8:05-8:23. Internet.
8:23. Subject lets cat out.
8:23-9:07. Internet.
9:07. Subject lets cat in.
9:08-9:15. Really fast typing.
9:15-9:17. Subject makes toast.
9:17-9:30. Subject eats toast while rereading article in local paper about rural UFO cult.
9:30. Subject puts extra pair of socks on over extant pair of socks.
9:31-9:35. Deleting.
9:35-9:40. Re-creating deleted text almost verbatim from memory.
9:40-10:26. Internet, including 20 minutes spent writing, revising, and ultimately abandoning angry Internet message board post.
10:26-11:14. Intense self-doubt.
11:14-11:31. Subject showers, dresses (including two new pairs of socks).
11:31-11:49. Really fast typing.
11:49-12:01. Bathroom break.
12:01-12:05. Frenetic typing accompanied by quiet sinister chuckling.
12:05. Subject saves file, turns off computer, makes sandwich.
As you can see, writing makes only brief appearances in that chronology. Indeed, it would be easy to make a case for "non-writing time" as an alternative, perhaps superior, designation for what is presently called "writing time."
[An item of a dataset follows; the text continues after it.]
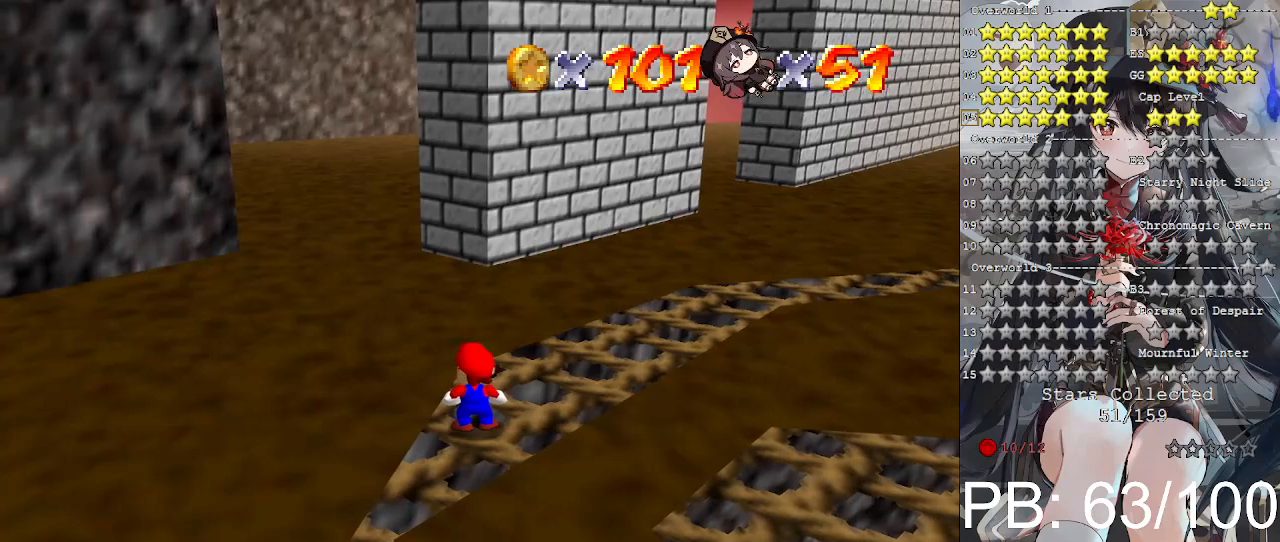
{"buttons": [], "left_stick": "down", "right_stick": "center", "events": [[200, "CROSS", "down"], [267, "CROSS", "up"], [333, "left_stick", "down"]]}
The truth, of course, is that writers are always working. When you ask a writer a direct question, and he smiles and nods and then says "Well!" and turns and walks away without saying goodbye, he is actually working.
[...]
To allow our loved ones to know that we are working when we are supposed to be engaged in the responsibilities of ordinary life would mark us as the narcissists and social misfits we are. And so we have invented "writing time" as a normalizing concept, to shield ourselves from the critical scrutiny we deserve. Indeed, even writers who don't write fiction are engaged in the larger fiction of imitating normal humans whose professional activities are organized into discrete blocks of time.
If you have any questions, please write them on a postcard, slide the postcard between the pages of a library book, and return the book the library. I will get to them when I'm finished writing.
Lennon's most recent novel is "Castle." He teaches writing at Cornell University.